Several factors played into the Dabrowskis decision to sell the restaurant, but the most important one is the fact that Paul and Rose Dabrowski are contemplating moving to Buffalo, N.Y. to be nearer to Rose’s parents.

“We’ve been making a lot of trips there,” Dabrowski said. “That’s the most driving reason.”

Rose Dabrowski and Barbara Purdy opened the Blue Parrot in 1995 at 31 Forest Ave., just west of the historic water tower in Riverside. According to Paul Dabrowski, they had been looking for a space informally for a couple of years prior in LaGrange, but settled on a former doctor’s office in Riverside. As fate would have it, the space was originally home to a tearoom called the Blue Parrot until 1942.

“We set out to make it a meeting place in Riverside and it worked,” Paul Dabrowski said. “For us it’s been a lot of fun. The biggest disappointment is leaving a place which had been a home away from home for us, and all the wonderful people we’ve met.”

While the Blue Parrot was known for its sandwiches and homemade soups, the business went through a variety of phases. In an early one, the cafe served as a coffeehouse and would host live music and poetry readings.

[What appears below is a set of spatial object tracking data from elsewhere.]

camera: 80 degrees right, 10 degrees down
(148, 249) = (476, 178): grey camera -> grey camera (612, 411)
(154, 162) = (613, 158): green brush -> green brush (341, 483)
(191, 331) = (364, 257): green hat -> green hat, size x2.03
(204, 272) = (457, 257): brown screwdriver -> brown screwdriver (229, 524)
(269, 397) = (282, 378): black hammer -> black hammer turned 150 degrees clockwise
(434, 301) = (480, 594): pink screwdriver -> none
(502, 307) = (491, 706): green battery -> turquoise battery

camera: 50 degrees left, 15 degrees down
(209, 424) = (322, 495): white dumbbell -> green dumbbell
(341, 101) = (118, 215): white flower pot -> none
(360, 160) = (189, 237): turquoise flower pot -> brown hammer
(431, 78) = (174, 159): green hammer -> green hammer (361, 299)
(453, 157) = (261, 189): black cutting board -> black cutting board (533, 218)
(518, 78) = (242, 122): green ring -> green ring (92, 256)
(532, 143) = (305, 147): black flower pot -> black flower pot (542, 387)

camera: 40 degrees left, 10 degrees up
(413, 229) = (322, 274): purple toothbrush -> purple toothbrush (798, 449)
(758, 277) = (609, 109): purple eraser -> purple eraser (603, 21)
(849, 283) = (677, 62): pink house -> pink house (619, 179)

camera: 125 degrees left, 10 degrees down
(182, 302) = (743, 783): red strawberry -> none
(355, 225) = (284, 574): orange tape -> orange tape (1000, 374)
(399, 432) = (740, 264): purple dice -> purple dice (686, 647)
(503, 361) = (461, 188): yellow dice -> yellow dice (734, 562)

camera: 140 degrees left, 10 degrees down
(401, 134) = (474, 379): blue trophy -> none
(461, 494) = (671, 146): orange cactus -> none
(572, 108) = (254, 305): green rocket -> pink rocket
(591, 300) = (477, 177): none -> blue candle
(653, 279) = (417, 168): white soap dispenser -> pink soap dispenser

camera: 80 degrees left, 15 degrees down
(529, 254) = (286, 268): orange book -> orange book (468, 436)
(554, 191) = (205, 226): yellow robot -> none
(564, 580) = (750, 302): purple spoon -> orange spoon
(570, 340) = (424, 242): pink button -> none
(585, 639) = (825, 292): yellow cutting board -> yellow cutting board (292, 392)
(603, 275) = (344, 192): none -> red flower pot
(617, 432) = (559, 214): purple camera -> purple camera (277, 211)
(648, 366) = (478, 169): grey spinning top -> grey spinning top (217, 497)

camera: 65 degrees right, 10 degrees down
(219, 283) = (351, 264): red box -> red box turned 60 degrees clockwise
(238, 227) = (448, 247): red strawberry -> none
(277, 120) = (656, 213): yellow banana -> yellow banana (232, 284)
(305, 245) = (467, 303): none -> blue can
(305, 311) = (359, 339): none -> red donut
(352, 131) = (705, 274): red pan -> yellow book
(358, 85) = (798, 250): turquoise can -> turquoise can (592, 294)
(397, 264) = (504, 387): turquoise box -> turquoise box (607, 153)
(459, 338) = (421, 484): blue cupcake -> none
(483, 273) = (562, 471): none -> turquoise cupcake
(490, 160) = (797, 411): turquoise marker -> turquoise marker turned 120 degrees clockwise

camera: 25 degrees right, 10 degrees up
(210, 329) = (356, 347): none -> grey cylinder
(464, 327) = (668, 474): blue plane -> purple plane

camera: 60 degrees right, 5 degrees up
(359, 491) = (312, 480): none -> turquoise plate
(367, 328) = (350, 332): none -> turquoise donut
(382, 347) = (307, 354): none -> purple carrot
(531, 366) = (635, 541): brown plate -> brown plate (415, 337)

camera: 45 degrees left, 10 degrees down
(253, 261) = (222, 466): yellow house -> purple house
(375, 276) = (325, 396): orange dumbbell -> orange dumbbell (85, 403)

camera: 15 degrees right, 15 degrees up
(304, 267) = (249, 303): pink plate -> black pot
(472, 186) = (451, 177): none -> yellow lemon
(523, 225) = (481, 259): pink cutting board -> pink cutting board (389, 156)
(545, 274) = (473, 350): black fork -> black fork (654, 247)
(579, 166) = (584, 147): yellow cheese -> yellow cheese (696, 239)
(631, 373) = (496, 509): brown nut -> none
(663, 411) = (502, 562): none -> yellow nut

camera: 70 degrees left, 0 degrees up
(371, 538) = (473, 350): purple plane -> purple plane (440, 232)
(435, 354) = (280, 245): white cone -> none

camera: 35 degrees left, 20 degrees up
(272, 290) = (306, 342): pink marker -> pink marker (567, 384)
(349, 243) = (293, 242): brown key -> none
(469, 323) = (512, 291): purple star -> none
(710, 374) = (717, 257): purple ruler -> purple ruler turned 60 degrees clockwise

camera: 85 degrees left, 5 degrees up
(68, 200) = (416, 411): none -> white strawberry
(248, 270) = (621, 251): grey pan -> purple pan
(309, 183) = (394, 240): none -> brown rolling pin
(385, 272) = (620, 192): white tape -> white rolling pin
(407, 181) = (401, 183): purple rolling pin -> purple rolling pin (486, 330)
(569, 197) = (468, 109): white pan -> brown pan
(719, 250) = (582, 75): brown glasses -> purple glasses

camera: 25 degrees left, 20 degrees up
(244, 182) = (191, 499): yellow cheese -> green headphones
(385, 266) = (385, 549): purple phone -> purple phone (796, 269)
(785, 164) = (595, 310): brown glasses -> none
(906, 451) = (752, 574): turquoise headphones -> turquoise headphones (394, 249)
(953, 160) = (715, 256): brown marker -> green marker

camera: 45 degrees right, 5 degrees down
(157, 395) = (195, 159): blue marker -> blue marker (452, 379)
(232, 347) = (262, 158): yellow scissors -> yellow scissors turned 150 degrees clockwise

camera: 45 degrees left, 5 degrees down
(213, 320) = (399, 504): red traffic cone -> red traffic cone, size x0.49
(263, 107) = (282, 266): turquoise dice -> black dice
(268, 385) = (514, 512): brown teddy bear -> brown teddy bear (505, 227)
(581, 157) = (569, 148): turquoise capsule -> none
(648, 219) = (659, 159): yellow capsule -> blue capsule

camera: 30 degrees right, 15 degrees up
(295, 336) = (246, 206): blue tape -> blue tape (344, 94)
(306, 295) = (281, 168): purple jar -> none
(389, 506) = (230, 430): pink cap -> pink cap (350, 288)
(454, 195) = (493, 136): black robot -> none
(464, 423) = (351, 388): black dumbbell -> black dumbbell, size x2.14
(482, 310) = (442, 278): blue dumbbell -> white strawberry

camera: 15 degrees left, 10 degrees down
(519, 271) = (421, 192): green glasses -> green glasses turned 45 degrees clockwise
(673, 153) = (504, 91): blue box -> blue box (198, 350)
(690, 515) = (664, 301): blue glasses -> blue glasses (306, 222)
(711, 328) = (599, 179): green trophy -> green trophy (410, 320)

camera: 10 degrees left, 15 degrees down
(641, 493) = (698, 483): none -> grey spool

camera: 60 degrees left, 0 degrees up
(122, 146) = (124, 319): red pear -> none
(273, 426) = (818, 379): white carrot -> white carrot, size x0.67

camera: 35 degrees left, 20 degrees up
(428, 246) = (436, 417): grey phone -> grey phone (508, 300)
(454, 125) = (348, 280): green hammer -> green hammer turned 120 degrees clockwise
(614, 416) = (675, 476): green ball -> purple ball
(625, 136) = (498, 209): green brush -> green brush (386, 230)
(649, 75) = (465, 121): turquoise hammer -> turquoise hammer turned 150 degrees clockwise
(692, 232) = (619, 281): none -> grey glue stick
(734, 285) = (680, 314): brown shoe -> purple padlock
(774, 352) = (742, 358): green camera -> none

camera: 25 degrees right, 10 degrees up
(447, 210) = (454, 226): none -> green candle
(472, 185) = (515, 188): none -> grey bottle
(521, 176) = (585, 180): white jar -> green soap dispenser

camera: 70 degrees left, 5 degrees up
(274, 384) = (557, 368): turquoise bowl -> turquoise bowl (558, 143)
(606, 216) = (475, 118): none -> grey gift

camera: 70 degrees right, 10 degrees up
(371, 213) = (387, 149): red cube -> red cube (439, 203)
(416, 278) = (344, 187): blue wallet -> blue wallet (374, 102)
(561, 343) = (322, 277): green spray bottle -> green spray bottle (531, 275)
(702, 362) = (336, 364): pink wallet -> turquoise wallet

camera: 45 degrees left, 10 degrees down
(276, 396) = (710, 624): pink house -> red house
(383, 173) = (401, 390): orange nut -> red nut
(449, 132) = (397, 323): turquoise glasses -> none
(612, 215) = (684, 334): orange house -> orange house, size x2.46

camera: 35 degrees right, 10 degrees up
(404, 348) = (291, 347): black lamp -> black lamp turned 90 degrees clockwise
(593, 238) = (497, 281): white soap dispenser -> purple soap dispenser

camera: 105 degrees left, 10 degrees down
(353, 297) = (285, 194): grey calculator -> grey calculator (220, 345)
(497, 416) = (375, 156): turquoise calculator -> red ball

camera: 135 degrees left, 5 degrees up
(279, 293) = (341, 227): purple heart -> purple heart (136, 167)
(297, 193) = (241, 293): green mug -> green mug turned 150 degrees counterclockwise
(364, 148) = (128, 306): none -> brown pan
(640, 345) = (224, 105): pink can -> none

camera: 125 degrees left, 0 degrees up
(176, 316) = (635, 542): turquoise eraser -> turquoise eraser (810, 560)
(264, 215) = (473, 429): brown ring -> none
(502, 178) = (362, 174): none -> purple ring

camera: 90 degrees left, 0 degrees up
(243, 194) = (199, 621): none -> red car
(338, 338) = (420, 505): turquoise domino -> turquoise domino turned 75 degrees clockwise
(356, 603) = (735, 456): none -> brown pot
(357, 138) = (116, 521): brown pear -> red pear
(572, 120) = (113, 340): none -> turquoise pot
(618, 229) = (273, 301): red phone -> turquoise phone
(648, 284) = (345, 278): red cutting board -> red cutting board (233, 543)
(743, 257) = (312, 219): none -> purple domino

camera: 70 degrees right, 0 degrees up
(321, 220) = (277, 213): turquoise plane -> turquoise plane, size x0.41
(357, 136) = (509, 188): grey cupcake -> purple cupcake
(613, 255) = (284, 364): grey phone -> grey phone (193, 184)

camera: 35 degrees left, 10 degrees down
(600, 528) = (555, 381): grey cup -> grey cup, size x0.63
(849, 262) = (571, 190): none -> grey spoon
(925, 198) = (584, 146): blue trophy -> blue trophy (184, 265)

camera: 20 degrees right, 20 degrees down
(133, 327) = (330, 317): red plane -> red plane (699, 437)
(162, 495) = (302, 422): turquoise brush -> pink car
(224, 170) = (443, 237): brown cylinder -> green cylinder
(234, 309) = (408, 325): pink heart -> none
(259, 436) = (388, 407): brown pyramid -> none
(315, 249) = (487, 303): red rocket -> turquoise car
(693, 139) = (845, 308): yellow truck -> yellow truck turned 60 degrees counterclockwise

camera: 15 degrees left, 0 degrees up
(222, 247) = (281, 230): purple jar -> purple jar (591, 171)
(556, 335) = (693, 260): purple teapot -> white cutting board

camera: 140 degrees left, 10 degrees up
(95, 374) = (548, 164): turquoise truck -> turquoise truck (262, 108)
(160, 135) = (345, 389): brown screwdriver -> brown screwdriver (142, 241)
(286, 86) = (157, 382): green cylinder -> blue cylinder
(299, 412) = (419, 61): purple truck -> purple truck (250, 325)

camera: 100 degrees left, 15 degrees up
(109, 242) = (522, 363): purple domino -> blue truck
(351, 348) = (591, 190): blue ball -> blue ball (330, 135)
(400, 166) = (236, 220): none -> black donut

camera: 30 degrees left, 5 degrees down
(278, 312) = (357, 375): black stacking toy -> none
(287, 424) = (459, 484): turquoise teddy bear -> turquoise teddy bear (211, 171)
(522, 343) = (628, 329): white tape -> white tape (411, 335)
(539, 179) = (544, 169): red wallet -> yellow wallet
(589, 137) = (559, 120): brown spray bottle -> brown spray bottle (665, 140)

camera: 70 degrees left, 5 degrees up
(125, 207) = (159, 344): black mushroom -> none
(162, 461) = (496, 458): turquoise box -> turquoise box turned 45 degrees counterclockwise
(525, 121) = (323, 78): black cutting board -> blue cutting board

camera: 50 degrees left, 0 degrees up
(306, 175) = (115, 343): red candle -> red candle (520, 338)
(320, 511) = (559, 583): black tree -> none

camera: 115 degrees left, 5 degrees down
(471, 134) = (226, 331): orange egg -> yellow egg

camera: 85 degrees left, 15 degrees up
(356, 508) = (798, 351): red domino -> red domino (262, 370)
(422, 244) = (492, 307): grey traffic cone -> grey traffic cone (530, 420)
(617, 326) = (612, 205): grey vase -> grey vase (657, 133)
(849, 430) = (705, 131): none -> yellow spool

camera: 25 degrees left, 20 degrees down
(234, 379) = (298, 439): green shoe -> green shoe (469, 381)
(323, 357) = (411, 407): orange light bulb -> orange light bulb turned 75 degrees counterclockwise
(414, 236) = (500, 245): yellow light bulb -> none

By May 2004, Aaron Dabrowski chucked a job with a Chicago restaurant to start a Saturday night fine dining concept called Bistro Blu, a reservations-only prix fixe menu. He later expanded the “blu” concept, adding a “Blu Plate” dinner carryout during the week and a “Blu Brunch” on Sunday mornings.

But in May 2005, Aaron Dabrowski left the Blue Parrot for a job at Tru, one of Chicago’s top restaurants on the Near North side of the city. It was an offer he couldn’t pass up.

“He was anxious to get back downtown and into a big kitchen,” Paul Dabrowski said. “He loved it, and the experience he gained was invaluable.”

Dabrowski said he hopes that a buyer would be able to maintain the cafe’s menu, and added that there’s other potential for a new buyer, specifically expanding dinner service and implementing a catering business.

Even without tapping those aspects, Dabrowski said the business continued to grow every year.

“It was a lot of work,” Dabrowski said, “but a lot of fun.”